Exercise goal | Copy out all the lines below, swapping "catalogue / barcode" for "catalog number" wherever it occurs and keeping the rest unchanged.

Extracted material |
▽

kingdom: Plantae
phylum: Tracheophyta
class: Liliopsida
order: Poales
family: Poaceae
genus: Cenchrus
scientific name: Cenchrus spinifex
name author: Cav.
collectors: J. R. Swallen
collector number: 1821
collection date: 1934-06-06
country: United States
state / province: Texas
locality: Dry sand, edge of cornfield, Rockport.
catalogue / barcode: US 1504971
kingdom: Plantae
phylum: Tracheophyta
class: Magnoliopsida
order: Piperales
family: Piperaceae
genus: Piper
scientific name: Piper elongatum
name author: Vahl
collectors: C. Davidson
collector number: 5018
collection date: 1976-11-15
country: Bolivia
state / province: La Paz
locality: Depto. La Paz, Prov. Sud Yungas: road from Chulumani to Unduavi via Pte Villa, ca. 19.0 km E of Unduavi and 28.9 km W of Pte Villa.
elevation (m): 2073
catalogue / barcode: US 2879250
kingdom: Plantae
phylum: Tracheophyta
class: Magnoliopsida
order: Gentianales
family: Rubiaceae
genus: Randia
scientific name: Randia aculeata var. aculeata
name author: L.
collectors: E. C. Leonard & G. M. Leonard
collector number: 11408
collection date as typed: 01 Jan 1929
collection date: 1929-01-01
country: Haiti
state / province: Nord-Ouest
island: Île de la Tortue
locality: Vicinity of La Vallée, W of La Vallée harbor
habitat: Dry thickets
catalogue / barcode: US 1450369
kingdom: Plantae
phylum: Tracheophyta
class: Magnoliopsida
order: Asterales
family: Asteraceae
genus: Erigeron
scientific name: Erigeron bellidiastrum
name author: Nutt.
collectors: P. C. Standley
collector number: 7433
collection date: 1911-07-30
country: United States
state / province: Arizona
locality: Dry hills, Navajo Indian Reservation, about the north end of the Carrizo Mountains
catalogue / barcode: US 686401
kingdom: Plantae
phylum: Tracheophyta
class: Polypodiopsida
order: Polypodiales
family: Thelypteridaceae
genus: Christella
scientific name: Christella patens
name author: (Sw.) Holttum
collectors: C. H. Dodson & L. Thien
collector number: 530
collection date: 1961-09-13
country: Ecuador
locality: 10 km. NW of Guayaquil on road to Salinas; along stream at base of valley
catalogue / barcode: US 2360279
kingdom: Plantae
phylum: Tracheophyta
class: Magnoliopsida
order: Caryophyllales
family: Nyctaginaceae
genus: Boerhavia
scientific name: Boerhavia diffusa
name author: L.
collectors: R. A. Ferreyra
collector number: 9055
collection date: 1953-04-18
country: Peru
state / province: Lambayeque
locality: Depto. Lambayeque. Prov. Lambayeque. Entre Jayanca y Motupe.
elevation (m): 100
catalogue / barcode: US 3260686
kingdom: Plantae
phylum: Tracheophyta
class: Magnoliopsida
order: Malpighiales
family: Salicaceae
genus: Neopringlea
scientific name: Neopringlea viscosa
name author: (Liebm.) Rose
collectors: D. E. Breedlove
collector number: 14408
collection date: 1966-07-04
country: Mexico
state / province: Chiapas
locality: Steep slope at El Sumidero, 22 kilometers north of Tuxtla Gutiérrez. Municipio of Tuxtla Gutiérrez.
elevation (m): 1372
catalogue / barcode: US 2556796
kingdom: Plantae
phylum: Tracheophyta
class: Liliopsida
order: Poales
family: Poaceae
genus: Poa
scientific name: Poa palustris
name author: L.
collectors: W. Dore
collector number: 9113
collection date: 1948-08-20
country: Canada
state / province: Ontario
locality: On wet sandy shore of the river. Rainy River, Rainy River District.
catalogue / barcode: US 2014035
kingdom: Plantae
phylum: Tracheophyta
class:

△

Response for this exercise |
kingdom: Plantae
phylum: Tracheophyta
class: Liliopsida
order: Poales
family: Poaceae
genus: Cenchrus
scientific name: Cenchrus spinifex
name author: Cav.
collectors: J. R. Swallen
collector number: 1821
collection date: 1934-06-06
country: United States
state / province: Texas
locality: Dry sand, edge of cornfield, Rockport.
catalog number: US 1504971
kingdom: Plantae
phylum: Tracheophyta
class: Magnoliopsida
order: Piperales
family: Piperaceae
genus: Piper
scientific name: Piper elongatum
name author: Vahl
collectors: C. Davidson
collector number: 5018
collection date: 1976-11-15
country: Bolivia
state / province: La Paz
locality: Depto. La Paz, Prov. Sud Yungas: road from Chulumani to Unduavi via Pte Villa, ca. 19.0 km E of Unduavi and 28.9 km W of Pte Villa.
elevation (m): 2073
catalog number: US 2879250
kingdom: Plantae
phylum: Tracheophyta
class: Magnoliopsida
order: Gentianales
family: Rubiaceae
genus: Randia
scientific name: Randia aculeata var. aculeata
name author: L.
collectors: E. C. Leonard & G. M. Leonard
collector number: 11408
collection date as typed: 01 Jan 1929
collection date: 1929-01-01
country: Haiti
state / province: Nord-Ouest
island: Île de la Tortue
locality: Vicinity of La Vallée, W of La Vallée harbor
habitat: Dry thickets
catalog number: US 1450369
kingdom: Plantae
phylum: Tracheophyta
class: Magnoliopsida
order: Asterales
family: Asteraceae
genus: Erigeron
scientific name: Erigeron bellidiastrum
name author: Nutt.
collectors: P. C. Standley
collector number: 7433
collection date: 1911-07-30
country: United States
state / province: Arizona
locality: Dry hills, Navajo Indian Reservation, about the north end of the Carrizo Mountains
catalog number: US 686401
kingdom: Plantae
phylum: Tracheophyta
class: Polypodiopsida
order: Polypodiales
family: Thelypteridaceae
genus: Christella
scientific name: Christella patens
name author: (Sw.) Holttum
collectors: C. H. Dodson & L. Thien
collector number: 530
collection date: 1961-09-13
country: Ecuador
locality: 10 km. NW of Guayaquil on road to Salinas; along stream at base of valley
catalog number: US 2360279
kingdom: Plantae
phylum: Tracheophyta
class: Magnoliopsida
order: Caryophyllales
family: Nyctaginaceae
genus: Boerhavia
scientific name: Boerhavia diffusa
name author: L.
collectors: R. A. Ferreyra
collector number: 9055
collection date: 1953-04-18
country: Peru
state / province: Lambayeque
locality: Depto. Lambayeque. Prov. Lambayeque. Entre Jayanca y Motupe.
elevation (m): 100
catalog number: US 3260686
kingdom: Plantae
phylum: Tracheophyta
class: Magnoliopsida
order: Malpighiales
family: Salicaceae
genus: Neopringlea
scientific name: Neopringlea viscosa
name author: (Liebm.) Rose
collectors: D. E. Breedlove
collector number: 14408
collection date: 1966-07-04
country: Mexico
state / province: Chiapas
locality: Steep slope at El Sumidero, 22 kilometers north of Tuxtla Gutiérrez. Municipio of Tuxtla Gutiérrez.
elevation (m): 1372
catalog number: US 2556796
kingdom: Plantae
phylum: Tracheophyta
class: Liliopsida
order: Poales
family: Poaceae
genus: Poa
scientific name: Poa palustris
name author: L.
collectors: W. Dore
collector number: 9113
collection date: 1948-08-20
country: Canada
state / province: Ontario
locality: On wet sandy shore of the river. Rainy River, Rainy River District.
catalog number: US 2014035
kingdom: Plantae
phylum: Tracheophyta
class:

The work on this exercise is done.